Alien questions and details
I have the following questions about the aliens based on what happened in this episode:
- I’m still wondering if what we’ve been told is correct. We’ve been told a number of times that the RAPs are working to build a defensive grid around Earth, without which the entire planet is supposedly at risk. Snyder is kind of an unreliable narrator and we didn’t get much chance to really question the RAP.
- Let’s assume what we’ve been told is true — why did the humans agree? did those who agreed know what the full consequences would be? did they agree for personal gain or did they really think they were acting in the only way to save Earth and the human race?
- Is there a possibility that we can negotiate a new deal? a deal where Earthlings are not randomly killed and separated from their families and oppressed like they’ve been treated so far?
- Any chance we could make an alliance with the other aliens? we know nothing about them except they seem to be made of flesh instead of machine parts, and they have a fondness for hexagons.
- In this battle between the RAPS and the other aliens, are we bystanders (meaning, they want to defeat the RAPs and we’re just collateral damage) or are they actually fighting for who gets control of Earth?
I have some thoughts about the RAPs:
- I’m thinking if you’re going to travel light years through space, being some kind of machine or consciousness-uploaded-into-a-glowing-sphere would have its advantages over flesh and blood beings.
- I’m wondering why one RAP is so important. Is it just because there aren’t that many of them, or do they each perform a specific function that would be lost if they were destroyed?

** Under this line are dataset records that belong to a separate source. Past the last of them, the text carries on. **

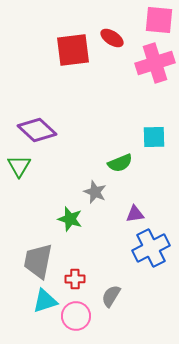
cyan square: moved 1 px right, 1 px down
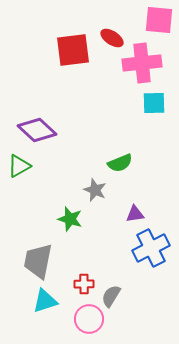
pink cross: moved 13 px left; rotated 12 degrees clockwise
cyan square: moved 34 px up
green triangle: rotated 30 degrees clockwise
gray star: moved 2 px up
red cross: moved 9 px right, 5 px down
pink circle: moved 13 px right, 3 px down
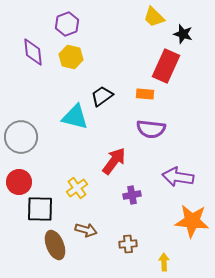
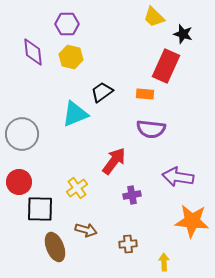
purple hexagon: rotated 20 degrees clockwise
black trapezoid: moved 4 px up
cyan triangle: moved 3 px up; rotated 36 degrees counterclockwise
gray circle: moved 1 px right, 3 px up
brown ellipse: moved 2 px down
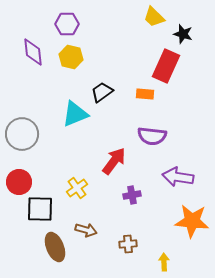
purple semicircle: moved 1 px right, 7 px down
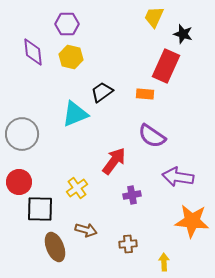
yellow trapezoid: rotated 70 degrees clockwise
purple semicircle: rotated 28 degrees clockwise
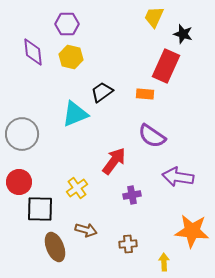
orange star: moved 10 px down
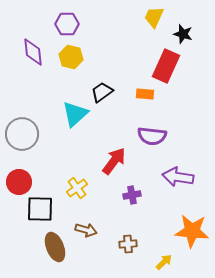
cyan triangle: rotated 20 degrees counterclockwise
purple semicircle: rotated 28 degrees counterclockwise
yellow arrow: rotated 48 degrees clockwise
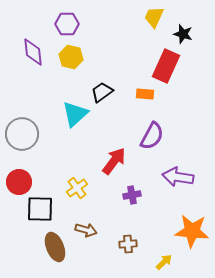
purple semicircle: rotated 68 degrees counterclockwise
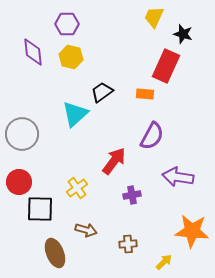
brown ellipse: moved 6 px down
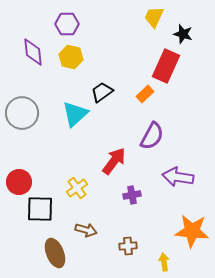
orange rectangle: rotated 48 degrees counterclockwise
gray circle: moved 21 px up
brown cross: moved 2 px down
yellow arrow: rotated 54 degrees counterclockwise
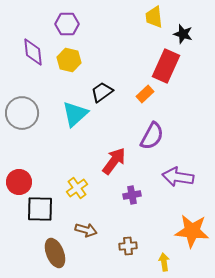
yellow trapezoid: rotated 30 degrees counterclockwise
yellow hexagon: moved 2 px left, 3 px down
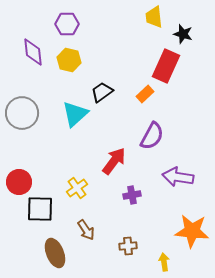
brown arrow: rotated 40 degrees clockwise
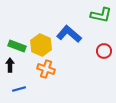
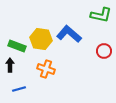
yellow hexagon: moved 6 px up; rotated 15 degrees counterclockwise
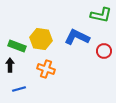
blue L-shape: moved 8 px right, 3 px down; rotated 15 degrees counterclockwise
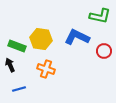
green L-shape: moved 1 px left, 1 px down
black arrow: rotated 24 degrees counterclockwise
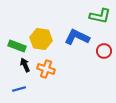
black arrow: moved 15 px right
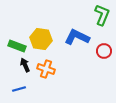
green L-shape: moved 2 px right, 1 px up; rotated 80 degrees counterclockwise
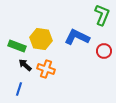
black arrow: rotated 24 degrees counterclockwise
blue line: rotated 56 degrees counterclockwise
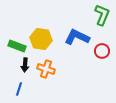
red circle: moved 2 px left
black arrow: rotated 128 degrees counterclockwise
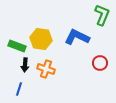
red circle: moved 2 px left, 12 px down
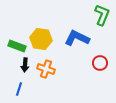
blue L-shape: moved 1 px down
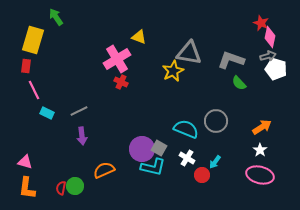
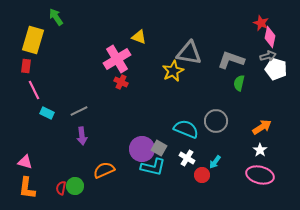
green semicircle: rotated 56 degrees clockwise
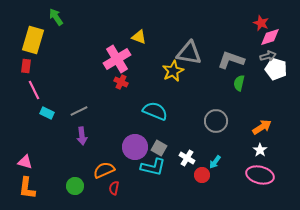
pink diamond: rotated 60 degrees clockwise
cyan semicircle: moved 31 px left, 18 px up
purple circle: moved 7 px left, 2 px up
red semicircle: moved 53 px right
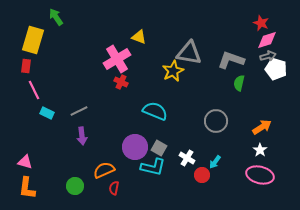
pink diamond: moved 3 px left, 3 px down
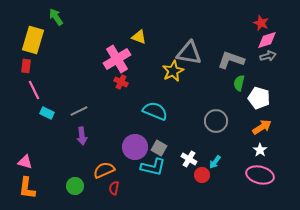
white pentagon: moved 17 px left, 29 px down
white cross: moved 2 px right, 1 px down
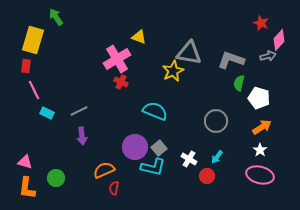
pink diamond: moved 12 px right; rotated 30 degrees counterclockwise
gray square: rotated 21 degrees clockwise
cyan arrow: moved 2 px right, 5 px up
red circle: moved 5 px right, 1 px down
green circle: moved 19 px left, 8 px up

I’ve concluded one thing: We spent 2 seasons wanting to know more about the RAPs and why they came here and what they want with us. Now we know more and yet there are more questions. The story is really about how the humans react to the aliens, not a story about the aliens.
What’s next for Snyder?
I can’t believe we’ve seen the last of Snyder, if only because of the excellent portrayal by the actor Peter Jacobson. I think he’s going to be reunited with Helena Goldwyn. I think he realized he wants to be part of the action. He thought he just wanted a comfortable home with every creature comfort, but I bet 6 months spent in the woods, isolated from everything, made him realize he misses the politics involved in leadership. I’m hoping that seeing Charlie’s dead body will help him remember what’s truly important when he’s rubbing shoulders with all the leaders in Switzerland.